Metin Bölümü:

# # #

İnandım, Atatürk Kutbü’l Aktab

Türkiye, hiç olmadığı kadar Atatürk’ü benimsedi. Siz bakmayın deli katırların attığı çiftelere… Andımız hiç bu kadar okunmamış, hiç bu kadar gündem olmamıştır. Bizim milletin ters bir tarafı var, bir şeyde inat ederse, imkânı yok dönmez.
Ata’ya dönmeye inat etti bence…
Ne tipler var şu ülkede:
Adam güya öğretmen, duvardaki Atatürk resmini indirtiyor. Duvardaki resimde, meydandaki heykelden rahatsız oluyorlar. Atatürk işte, böyle büyük bir insan… 
Resmi bile iş görüyor.
Annesi öyle büyük bir kadın… 
Doğurduğu evladın, resmi ve heykelleri dahi, hainleri ayırt etmede, turnusol görevi görüyor.

# # #

Bilgiler:
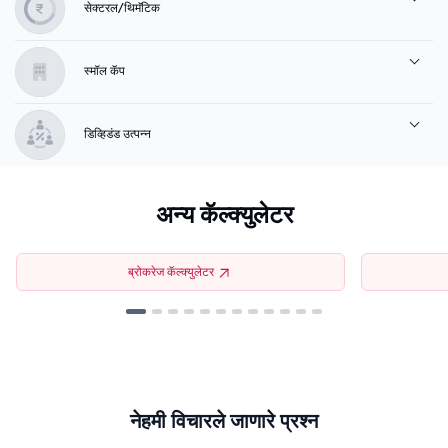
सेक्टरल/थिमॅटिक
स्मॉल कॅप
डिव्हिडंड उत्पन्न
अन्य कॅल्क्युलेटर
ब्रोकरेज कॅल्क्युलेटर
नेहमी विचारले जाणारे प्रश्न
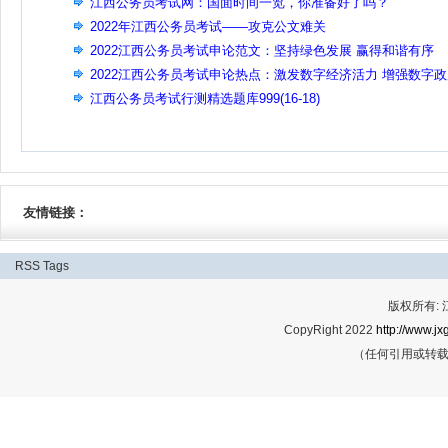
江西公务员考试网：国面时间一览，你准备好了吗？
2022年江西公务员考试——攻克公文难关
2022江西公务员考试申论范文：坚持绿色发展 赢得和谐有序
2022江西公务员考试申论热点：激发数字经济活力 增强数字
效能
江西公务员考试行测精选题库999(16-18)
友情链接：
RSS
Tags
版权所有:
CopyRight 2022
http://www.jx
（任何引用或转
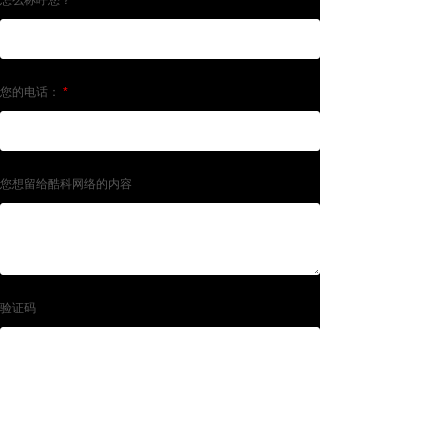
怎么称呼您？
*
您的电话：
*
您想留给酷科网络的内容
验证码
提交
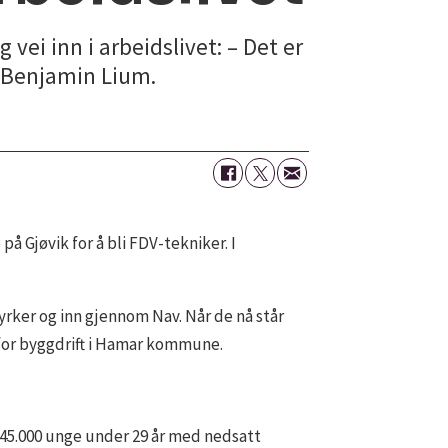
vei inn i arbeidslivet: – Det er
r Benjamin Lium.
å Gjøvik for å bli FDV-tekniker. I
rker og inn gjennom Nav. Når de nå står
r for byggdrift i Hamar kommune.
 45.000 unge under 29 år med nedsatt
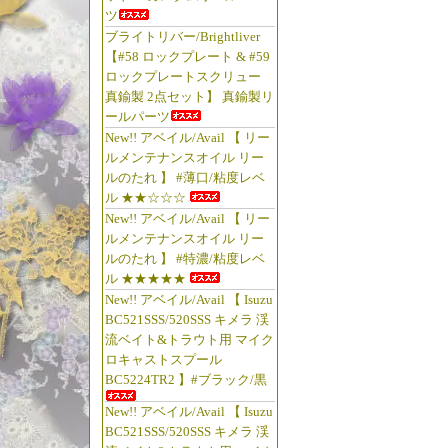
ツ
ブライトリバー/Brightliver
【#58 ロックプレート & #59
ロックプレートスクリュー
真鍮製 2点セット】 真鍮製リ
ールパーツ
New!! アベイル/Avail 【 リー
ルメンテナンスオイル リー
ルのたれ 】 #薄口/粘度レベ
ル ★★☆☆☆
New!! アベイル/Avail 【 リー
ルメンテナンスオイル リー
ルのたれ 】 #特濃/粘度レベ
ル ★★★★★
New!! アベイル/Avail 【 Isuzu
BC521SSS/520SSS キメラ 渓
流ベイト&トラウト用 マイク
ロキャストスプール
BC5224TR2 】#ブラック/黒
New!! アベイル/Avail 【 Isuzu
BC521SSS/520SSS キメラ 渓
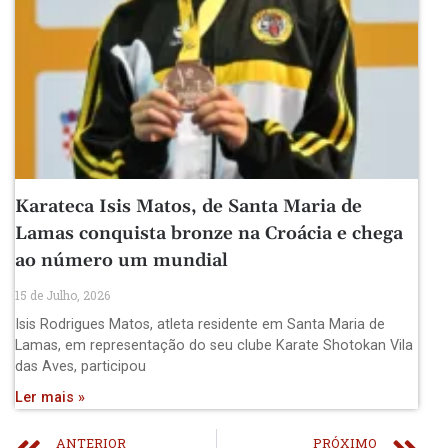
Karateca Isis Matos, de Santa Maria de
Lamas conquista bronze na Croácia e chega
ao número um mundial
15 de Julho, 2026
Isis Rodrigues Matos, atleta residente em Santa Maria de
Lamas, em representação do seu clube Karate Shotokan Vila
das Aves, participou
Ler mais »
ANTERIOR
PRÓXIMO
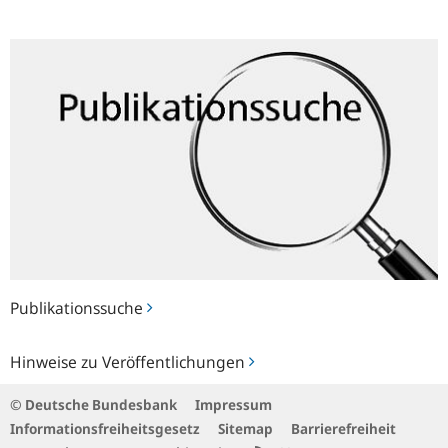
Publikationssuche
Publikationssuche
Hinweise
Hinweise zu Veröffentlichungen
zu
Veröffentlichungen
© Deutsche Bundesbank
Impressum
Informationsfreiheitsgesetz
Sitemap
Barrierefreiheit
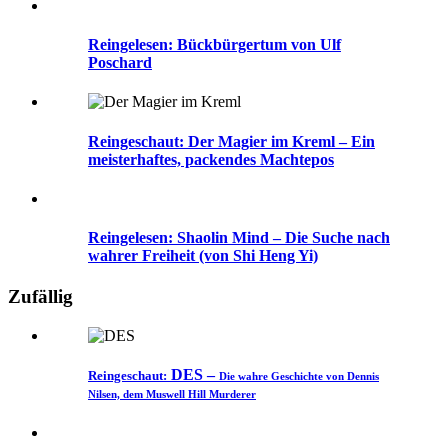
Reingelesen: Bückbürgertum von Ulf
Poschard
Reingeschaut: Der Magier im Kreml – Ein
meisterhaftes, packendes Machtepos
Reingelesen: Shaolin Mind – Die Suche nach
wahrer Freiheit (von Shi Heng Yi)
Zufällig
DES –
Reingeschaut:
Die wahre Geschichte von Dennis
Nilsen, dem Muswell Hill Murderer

# # #

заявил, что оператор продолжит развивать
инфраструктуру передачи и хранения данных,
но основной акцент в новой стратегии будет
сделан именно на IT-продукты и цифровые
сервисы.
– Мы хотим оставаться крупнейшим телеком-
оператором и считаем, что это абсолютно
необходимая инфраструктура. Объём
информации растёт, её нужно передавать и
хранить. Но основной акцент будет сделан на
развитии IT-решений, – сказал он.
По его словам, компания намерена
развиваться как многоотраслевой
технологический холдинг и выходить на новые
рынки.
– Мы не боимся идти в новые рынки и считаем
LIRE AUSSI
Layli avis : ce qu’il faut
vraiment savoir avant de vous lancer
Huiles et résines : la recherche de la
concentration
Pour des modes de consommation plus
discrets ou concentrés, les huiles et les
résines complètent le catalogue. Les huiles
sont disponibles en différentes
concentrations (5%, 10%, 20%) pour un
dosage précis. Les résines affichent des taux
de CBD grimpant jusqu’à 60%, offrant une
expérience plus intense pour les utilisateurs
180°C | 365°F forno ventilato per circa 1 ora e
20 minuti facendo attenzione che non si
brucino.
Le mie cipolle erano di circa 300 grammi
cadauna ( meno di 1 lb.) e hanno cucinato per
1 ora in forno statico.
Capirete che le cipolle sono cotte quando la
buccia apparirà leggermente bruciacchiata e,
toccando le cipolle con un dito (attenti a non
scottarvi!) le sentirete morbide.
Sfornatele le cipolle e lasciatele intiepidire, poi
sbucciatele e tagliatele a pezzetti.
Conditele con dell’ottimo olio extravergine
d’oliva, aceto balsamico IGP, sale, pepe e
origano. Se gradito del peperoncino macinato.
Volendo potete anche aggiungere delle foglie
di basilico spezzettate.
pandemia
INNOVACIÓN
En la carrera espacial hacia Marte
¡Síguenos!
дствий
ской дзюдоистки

# # #

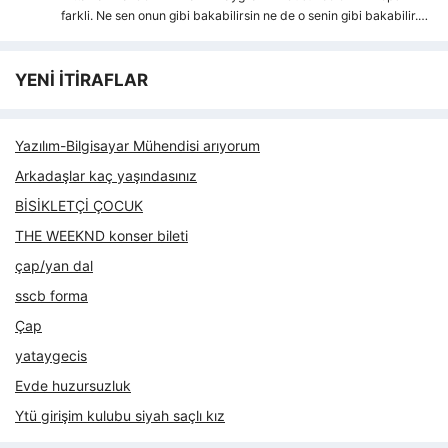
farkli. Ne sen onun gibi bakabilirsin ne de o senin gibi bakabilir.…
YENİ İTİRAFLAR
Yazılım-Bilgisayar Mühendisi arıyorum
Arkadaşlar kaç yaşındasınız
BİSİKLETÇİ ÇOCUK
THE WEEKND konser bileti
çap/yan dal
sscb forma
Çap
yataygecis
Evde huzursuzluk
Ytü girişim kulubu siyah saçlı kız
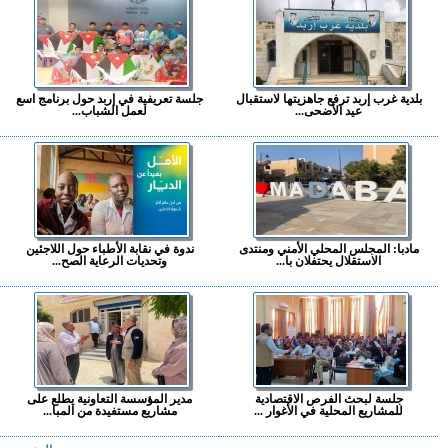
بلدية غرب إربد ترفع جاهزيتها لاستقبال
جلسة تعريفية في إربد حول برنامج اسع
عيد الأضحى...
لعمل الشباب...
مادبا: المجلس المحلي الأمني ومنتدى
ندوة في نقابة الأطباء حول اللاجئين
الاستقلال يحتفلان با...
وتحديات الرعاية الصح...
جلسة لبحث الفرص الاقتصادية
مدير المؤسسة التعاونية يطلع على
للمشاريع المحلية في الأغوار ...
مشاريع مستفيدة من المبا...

# # #

Yapılacak Görevler:
- 1) Atatürk üzerine yazıdan, "İnandım, Atatürk Kutbü’l" sözleriyle başlayıp "bile iş görüyor." sözlerine kadar süren bölümü hiç değiştirmeden tekrar yazın.
- 2) Aşağıdaki ifadelerin Atatürk üzerine yazıyla uyuşup uyuşmadığını belirtin. Her biri için evet ya da hayır deyin ve karar veren sözleri yazıdan aynen alıntılayın. (a) Andımız hiç bu kadar okunmamıştır. (b) Öğretmen olduğu söylenen adam duvara Atatürk resmi astırıyor. (c) Atatürk'ün resmi ve heykelleri hainleri ayırt etmede turnusol görevi görüyor.

Alıştırma Cevapları:
- 1)
İnandım, Atatürk Kutbü’l Aktab

Türkiye, hiç olmadığı kadar Atatürk’ü benimsedi. Siz bakmayın deli katırların attığı çiftelere… Andımız hiç bu kadar okunmamış, hiç bu kadar gündem olmamıştır. Bizim milletin ters bir tarafı var, bir şeyde inat ederse, imkânı yok dönmez.
Ata’ya dönmeye inat etti bence…
Ne tipler var şu ülkede:
Adam güya öğretmen, duvardaki Atatürk resmini indirtiyor. Duvardaki resimde, meydandaki heykelden rahatsız oluyorlar. Atatürk işte, böyle büyük bir insan… 
Resmi bile iş görüyor.

- 2)
(a) Evet: "Andımız hiç bu kadar okunmamış, hiç bu kadar gündem olmamıştır."
(b) Hayır: "Adam güya öğretmen, duvardaki Atatürk resmini indirtiyor."
(c) Evet: "Doğurduğu evladın, resmi ve heykelleri dahi, hainleri ayırt etmede, turnusol görevi görüyor."